En esta bonanza petrolera de los últimos años todo cuesta millones. Todo es mega. Todo es majestuoso. Ochenta millones, un enorme puente atirantado que estuvo presupuestado en veinte; veinte millones cada ciudad del milenio; ocho millones un colegio en un fin de mundo. La bonanza no es solamente petrolera… es también parte del negocio de conservación: cuatro millones tuvo un programa de cooperación para proteger el Yasuní y gastárselos en dos años y 34,5 millones tiene ahora el país, en un proyecto del Gobierno alemán para la Reserva de Biósfera Yasuní. Este proyecto fue programado para la “ampliación de capacidades locales, fomento de la producción agroforestal sostenible, comunicación y gestión del conocimiento, y zonificación territorial con enfoque en cambio climático”. A propósito, los verdes alemanes están interesados en ver en qué se está gastando ese dinero y en qué se va a gastar. Y al parecer, eso atenta contra la soberanía.
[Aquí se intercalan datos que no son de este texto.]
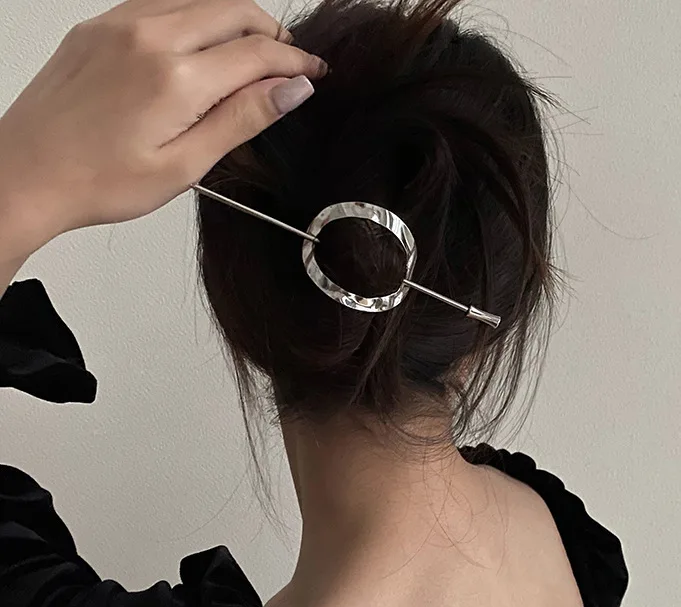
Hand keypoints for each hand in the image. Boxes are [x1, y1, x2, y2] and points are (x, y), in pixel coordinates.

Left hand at [0, 0, 325, 263]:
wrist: (26, 172)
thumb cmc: (99, 180)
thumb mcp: (185, 166)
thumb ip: (241, 120)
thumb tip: (291, 90)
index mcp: (176, 77)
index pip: (257, 53)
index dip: (296, 62)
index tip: (316, 73)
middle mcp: (149, 35)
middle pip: (233, 11)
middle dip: (272, 34)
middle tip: (292, 63)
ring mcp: (120, 23)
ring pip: (200, 0)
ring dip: (236, 20)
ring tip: (254, 56)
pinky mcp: (100, 25)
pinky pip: (163, 2)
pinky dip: (196, 16)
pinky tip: (203, 46)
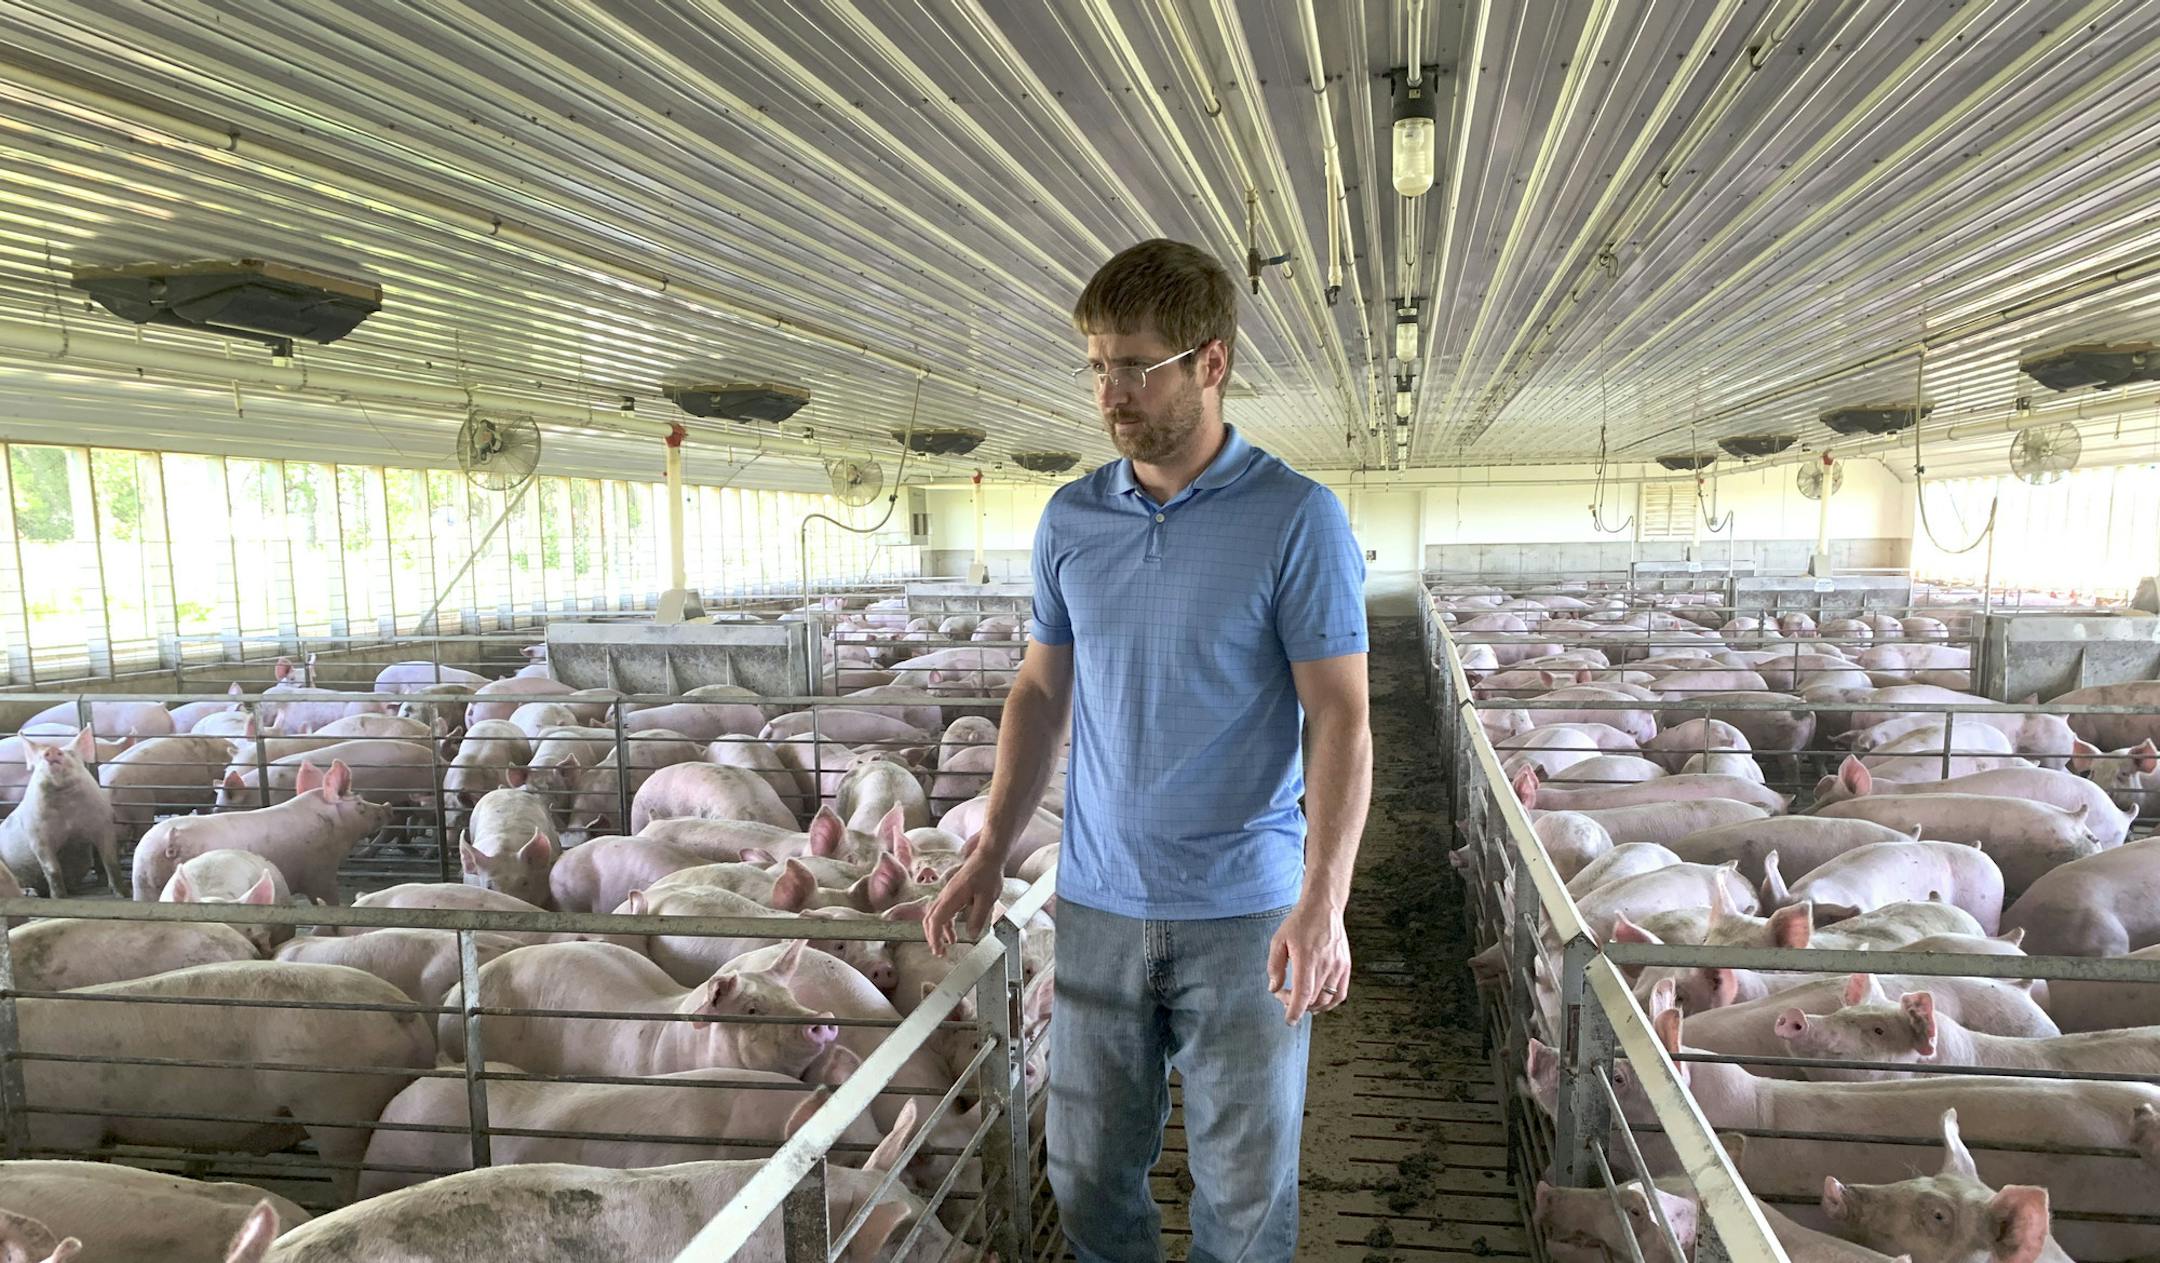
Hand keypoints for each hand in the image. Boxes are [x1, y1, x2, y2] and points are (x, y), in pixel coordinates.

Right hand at [923, 837, 1004, 957]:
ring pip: (936, 914)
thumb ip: (978, 918)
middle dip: (932, 937)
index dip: (934, 937)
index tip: (938, 950)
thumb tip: (972, 935)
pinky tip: (954, 931)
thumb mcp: (987, 899)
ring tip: (948, 945)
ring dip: (939, 931)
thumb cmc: (988, 875)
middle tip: (939, 952)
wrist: (988, 856)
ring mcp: (948, 893)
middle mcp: (946, 895)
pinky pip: (944, 910)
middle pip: (930, 918)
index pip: (936, 921)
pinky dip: (946, 923)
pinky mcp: (953, 892)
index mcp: (952, 898)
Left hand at [1268, 898, 1349, 1024]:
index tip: (1289, 1021)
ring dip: (1312, 1006)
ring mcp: (1338, 966)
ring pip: (1327, 1000)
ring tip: (1300, 1000)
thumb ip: (1275, 966)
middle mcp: (1325, 965)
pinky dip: (1329, 1003)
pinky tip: (1318, 1001)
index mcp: (1307, 958)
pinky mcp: (1345, 966)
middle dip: (1297, 1005)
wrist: (1324, 907)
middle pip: (1312, 999)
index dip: (1295, 1011)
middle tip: (1285, 997)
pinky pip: (1340, 994)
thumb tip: (1274, 988)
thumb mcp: (1279, 940)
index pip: (1303, 994)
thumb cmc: (1300, 922)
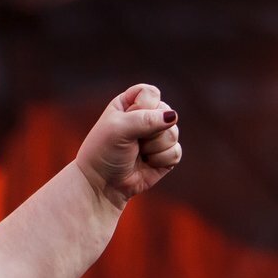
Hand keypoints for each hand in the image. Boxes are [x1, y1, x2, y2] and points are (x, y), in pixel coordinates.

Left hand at [75, 83, 180, 208]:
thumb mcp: (118, 129)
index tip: (128, 118)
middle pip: (166, 112)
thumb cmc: (103, 153)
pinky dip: (160, 160)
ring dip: (154, 147)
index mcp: (129, 104)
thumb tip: (172, 117)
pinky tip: (146, 164)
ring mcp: (157, 137)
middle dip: (149, 131)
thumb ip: (145, 119)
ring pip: (173, 133)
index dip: (144, 106)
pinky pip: (176, 152)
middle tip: (131, 142)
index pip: (151, 93)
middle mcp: (145, 118)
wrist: (101, 185)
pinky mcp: (165, 156)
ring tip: (137, 154)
La danza de millones y el apetito de proyectos en la Amazonía, debiera tener sus repercusiones inmediatas en la mejora de la calidad de vida de la gente, en el día a día. Pero no. Mientras más millones en obras megaimportantes y en proyectos cuyos marcos lógicos son perfectos, los habitantes de la Amazonía siguen sin poder resolver el hoy de sus vidas. De tanto pensar en los megaproyectos se deja de lado las microayudas que son las que pueden cambiar la vida de las personas. Esas ayudas, muchas veces, no tienen nada que ver con lo económico, sino con la voluntad, el apoyo, la constancia y la paciencia.
Pienso en una historia que conté alguna vez en este mismo espacio: la historia de Dorian, Teresa y su hijo, aquella familia indígena compuesta de dos discapacitados y un niño y a la que habían hecho, en lugar de una casa, una inservible escenografía.
Gracias a una mano amiga llamada Yugo, que siguió y molestó hasta el hartazgo a toda clase de funcionarios pidiéndoles que cumplan con su deber, que les hizo notar el disparate construido, que denunció la injusticia, que estuvo con ellos hasta conseguir los bonos a los que tenían derecho, que logró que las autoridades rectifiquen y le pongan asunto al tema, que pudo conseguir atención médica para la pareja y que logró que se reconstruya la casita pensando en las necesidades reales de esta familia excepcional, esa batalla se ganó.
Por eso hoy, vísperas de las fiestas navideñas que nos recuerdan la humildad y nos hacen ver la grandeza en las pequeñas cosas, dedico este espacio a quienes, como ella, han tenido y tienen la paciencia, el coraje, la constancia de romper piedras, para ayudar a resolver temas que parecieran minúsculos pero que significan grandes cambios en la vida de las personas. La de Dorian, Teresa y su hijo cambió. Y no se necesitaron millones.